WASHINGTON -- The first automatic pay raise in more than three years for federal employees kicked in Wednesday, with the rates increasing by 1 percent for the next applicable pay period.
President Barack Obama issued an executive order two days before Christmas to implement the change at the start of the new year, following up on a plan he laid out in his 2014 budget proposal and in an August letter to lawmakers.
By law, Congress can block or alter the annual cost-of-living increases for federal employees, but lawmakers passed on their last opportunity to do so with the $85 billion budget deal they approved earlier this month. That measure did not include language affecting federal worker pay, meaning the president's plan takes effect by default.

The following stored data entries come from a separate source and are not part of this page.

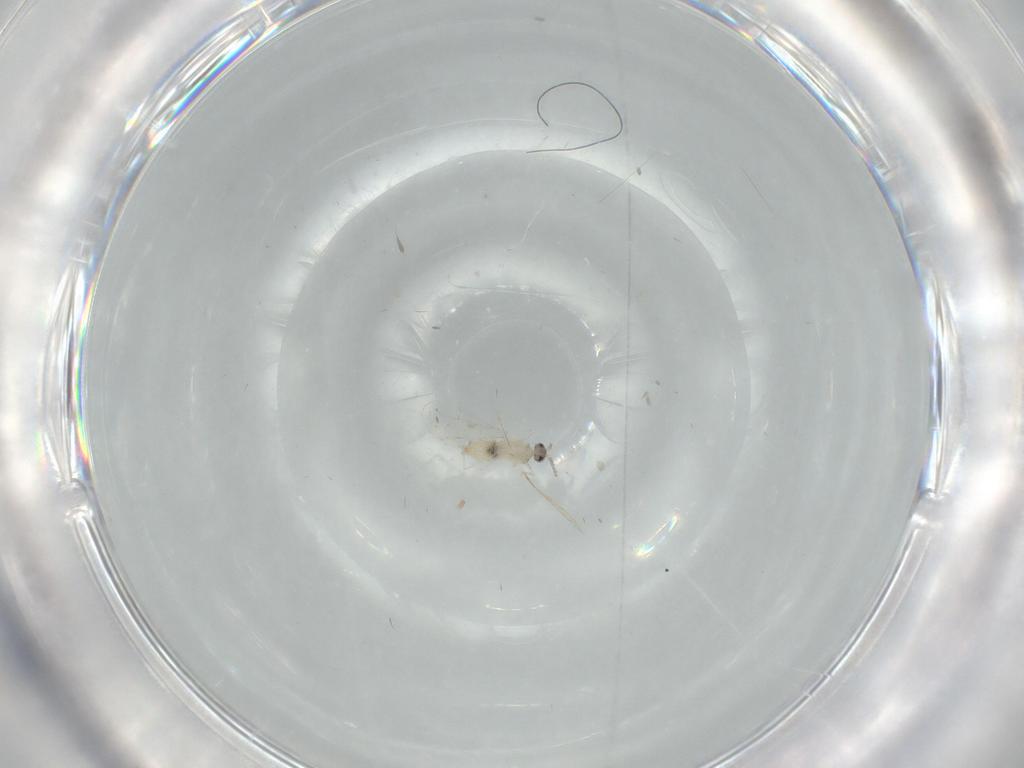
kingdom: Animalia
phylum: Arthropoda
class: Insecta
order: Diptera
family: Cecidomyiidae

The federal government has not given its civilian workers a cost-of-living raise since 2010. Obama halted the increases for two years starting in 2011, and Congress continued the pay freeze for 2013. Federal workers have still received performance awards and higher compensation through promotions during that time.
Sen. Barbara Mikulski, D-Md., whose state hosts the headquarters of 20 federal agencies and is home to about 120,000 federal employees, praised Obama's executive order last week.

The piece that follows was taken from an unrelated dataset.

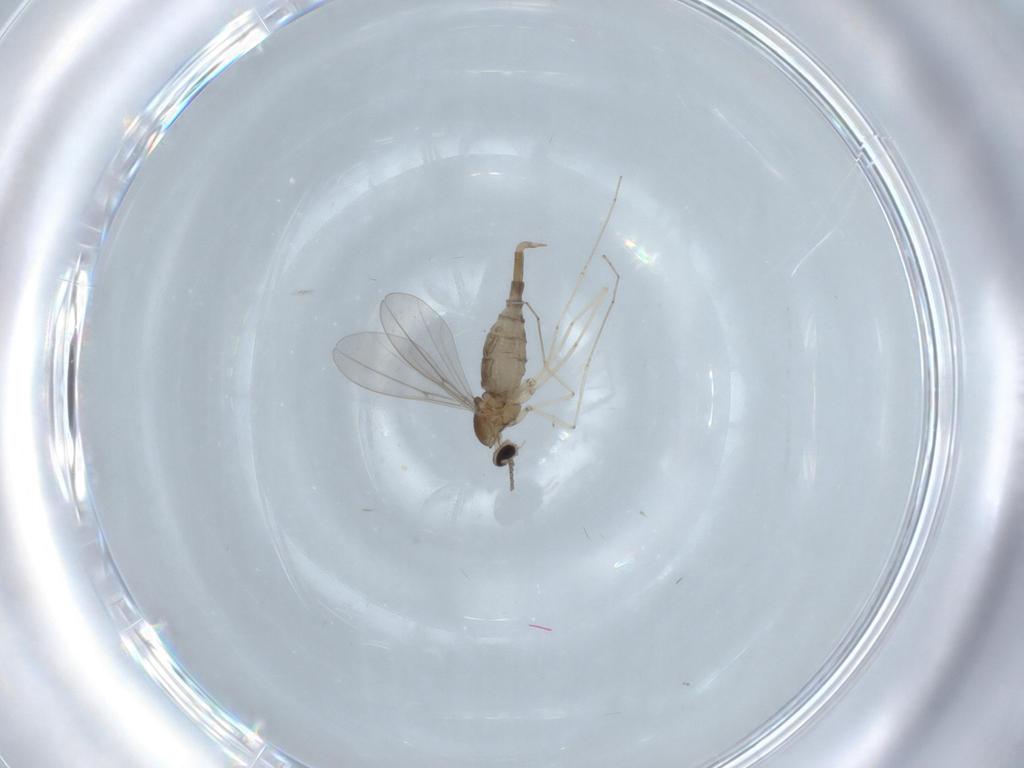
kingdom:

"This long-overdue modest pay raise for federal-government employees is a good step in recognizing the value of federal workers," Mikulski said in a statement. "They have been the targets of unending attacks. They've been furloughed, laid off and locked out through no fault of their own. I believe federal employees should never be scapegoats in fights over deficit reduction."

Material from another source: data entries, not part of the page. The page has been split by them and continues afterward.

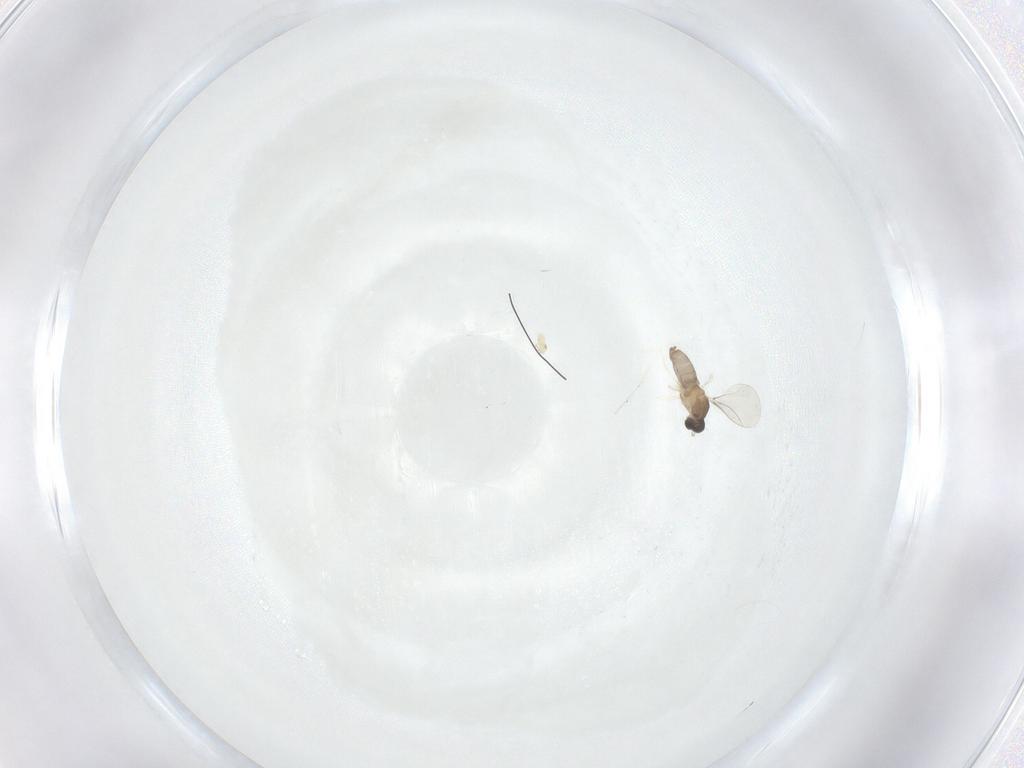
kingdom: Animalia
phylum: Arthropoda
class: Insecta
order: Diptera
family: Cecidomyiidae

Federal employee unions also applauded the president's order but said pay rates are still not where they should be after cost-of-living adjustments stopped for three years.
National Treasury Employees Union president Colleen Kelley argued in a statement last week that federal workers are paid less than their private-sector counterparts. "It is time to get the federal pay process working as it should," she said, adding that agencies need fair compensation to recruit and retain talented employees.